Sunday, October 10, 2010
This weekend I went to my 40th high school reunion. And for all the pictures I've taken over the past few years, I didn't not take one photograph the whole time I was with my friends. Thanks to all those who did, and I look forward to seeing them on Facebook.
I love, love, love my reunions, getting lots of hugs and kisses being one of my favorite things! I can understand though, those who shy away from them. It takes guts to go to one. First of all, we all look just enough the same that the face is familiar, but I have to glance at the name tags to be sure that I have the right person sometimes.

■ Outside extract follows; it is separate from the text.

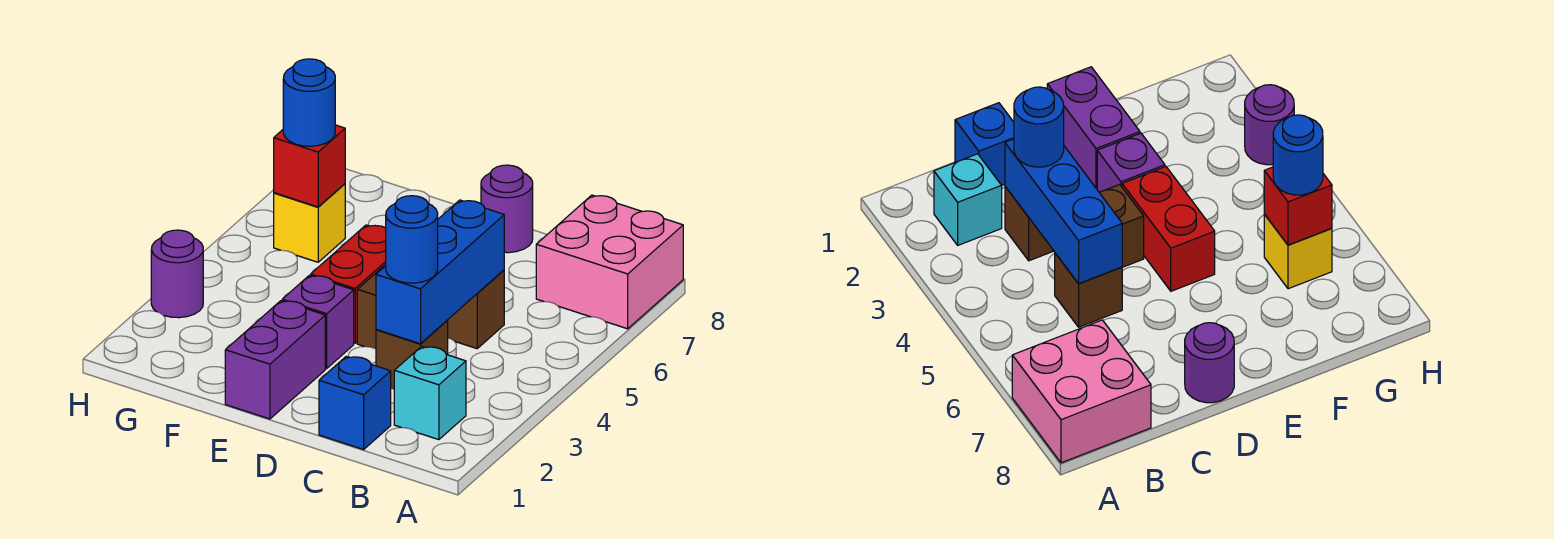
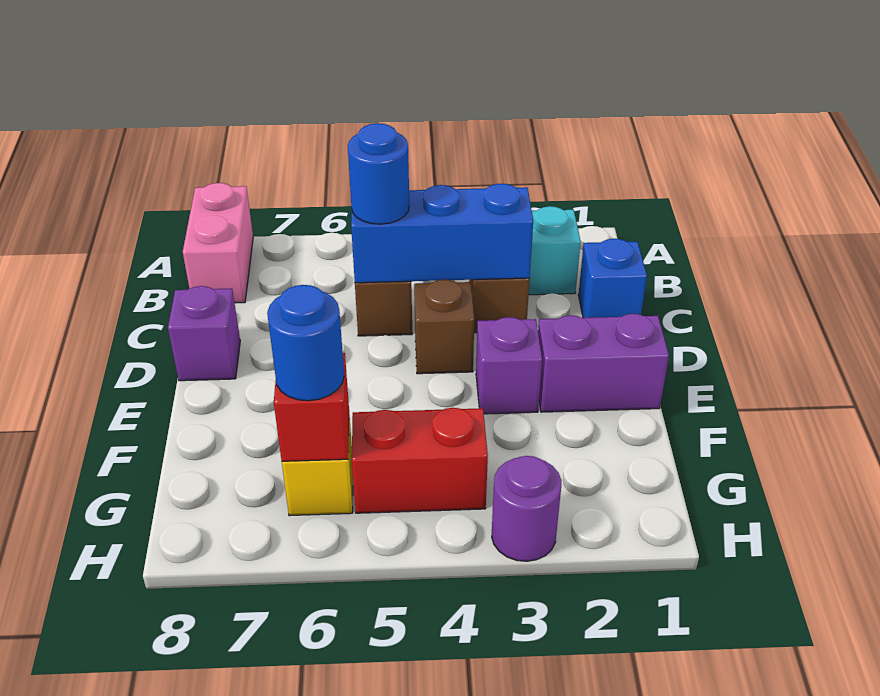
pink 2x2 brick [536,195,683,329] -> pink 1x2 brick [183,183,253,303]
blue 1x1 round brick [386,196,438,283] -> blue 1x1 round brick moved to [348,123,409,224]
purple 1x1 round brick [481,165,533,253] -> purple 1x1 brick [168,286,240,381]
red 1x2 brick [311,225,386,343] -> red 1x2 brick moved to [352,408,488,513]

You cannot be a wallflower at a reunion - you have to put yourself out there time and time again.
For the first time, I didn't agonize about what to wear or what to say about my life. I feel great about me, even if I don't weight 120 pounds anymore, and I've pretty much reached my peak professionally. I have interesting hobbies, talented and beautiful kids, and a husband who looks good standing by my side. And for the first time in forty years, I only put my foot in my mouth once, thanks to the fact that I wasn't drinking!
One of the most moving moments of the weekend was my visit to the memorial table. The organizers had taken some time and given some thought to this presentation, and there was a candelabra and small white place cards with each deceased class member's name. Some people I knew had died, but others were a shock. I knew the first person in our class who died, Ricky, and the most recent, Steve, since the second grade.
Seeing everyone made me greedy to see them more. We have moved beyond the facts - where we live, how many children/grandchildren we have, the lives and deaths of our parents, whether we're retired or still plugging away. We could get into some depth now, if there was only more time.
Yesterday my husband and I did a little cleaning at my dad's. It was very hard to walk into his house on Friday; his absence was palpable ("Dad? DAD?" "Hey!"). But as the weekend progressed, I distracted myself with family and friends and found it easier to be there. One excellent moment (you know how I am about numbers!) was when I noticed this clock on the yard sale pile:
It was a weekend of friends, nostalgia, sadness, longing for our youth and reveling in our present age. Thank you, friends.